All the datasets in Oracle Open Data are located close to compute resources – including Oracle's powerful High Performance Computing (HPC) and graphics processing unit (GPU) resources – reducing the cost and time to move and use them. The tool provides important metadata and sample code for each dataset, which simplifies technical complexities and makes it easy for researchers to use.
Oracle Open Data is being offered in an initial limited availability release, and researchers are encouraged to sign up for early access by providing their name and email address.

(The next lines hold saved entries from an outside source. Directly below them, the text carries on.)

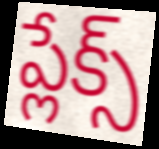
ప్లేక్స్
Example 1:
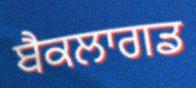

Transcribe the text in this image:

ਬੈਕਲਾਗਡ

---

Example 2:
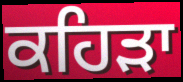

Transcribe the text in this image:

ਕਹਿੜਾ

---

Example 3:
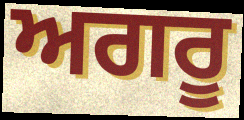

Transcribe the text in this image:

ਅਗਰੂ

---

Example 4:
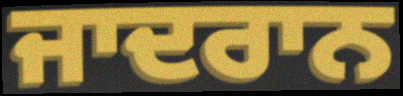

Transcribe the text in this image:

ਜਾਦਰਾਨ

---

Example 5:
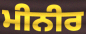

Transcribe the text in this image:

ਮੀਨੀਰ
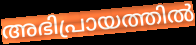
അഭിപ്രായത്തിൽ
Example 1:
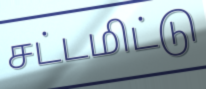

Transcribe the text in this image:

சட்டமிட்டு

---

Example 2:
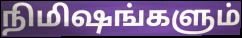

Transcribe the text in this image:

நிமிஷங்களும்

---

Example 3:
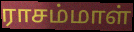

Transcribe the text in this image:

ராசம்மாள்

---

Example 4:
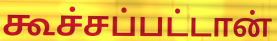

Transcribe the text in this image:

கூச்சப்பட்டான்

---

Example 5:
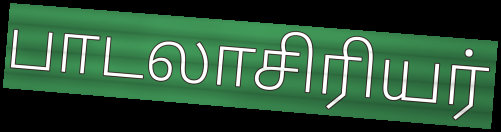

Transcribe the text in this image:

பாடலாசிரியர்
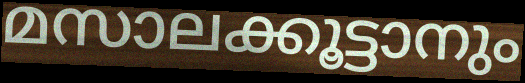
മസാലക്കൂട്ടാനും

Those using the free service can provide important input into the product roadmap and influence the future addition of more datasets.
Also announced today are new Oracle for Research awards that enable global projects to solve the world's most complex problems through cloud computing and an open research community.

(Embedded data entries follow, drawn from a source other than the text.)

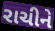
રાચીને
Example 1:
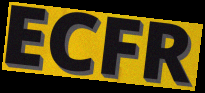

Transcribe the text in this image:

ECFR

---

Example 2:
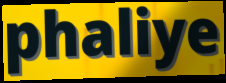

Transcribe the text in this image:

phaliye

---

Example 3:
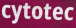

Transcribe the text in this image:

cytotec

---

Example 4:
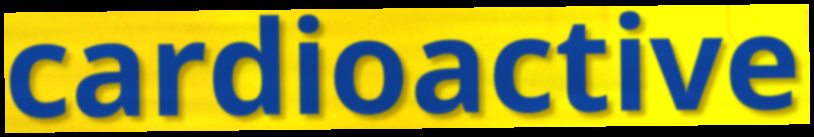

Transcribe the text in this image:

cardioactive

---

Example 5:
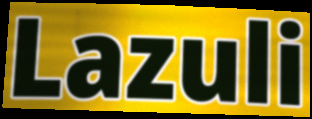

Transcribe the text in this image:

Lazuli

Oracle for Research Cloud Starter Award – A $1,000 credit towards a variety of cloud storage, database, and service offerings. Researchers can host, process, analyze, share, and store data on Oracle Cloud – with no credit card needed. When credits are used, researchers will have the option to upgrade to a paid environment to access even more services, or remain active with access to Oracle Always Free services.
Oracle for Research Project Awards – Beyond the $1,000 cloud credit from the Oracle for Research Cloud Starter Award, qualified researchers with well-defined projects can receive additional cloud credit benefits, hands-on consultations with Oracle solutions engineers, collaborative opportunities with peers, assistance in co-authoring/publishing papers, and amplification of discoveries.

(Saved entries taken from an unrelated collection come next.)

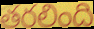
తరలింది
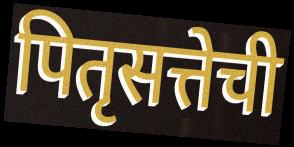
पितृसत्तेची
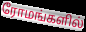
ரோமங்களில்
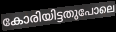
കോരിയിട്ടതുപോലെ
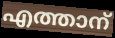
എത്താന്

"In the School of Interactive Computing at Georgia Tech, we embarked on a project to build a very complex human activity recognition model using wearable sensors," said Dr. Kwon. "Through our participation in Oracle for Research, we were able to process and store large amounts of data in a timely manner, resulting in two publications in less than a year."
Applicants for Oracle for Research awards will be reviewed based on their project complexity, duration, and scope. Strong consideration will be given to research projects that have the potential to profoundly impact people's lives within the next five years.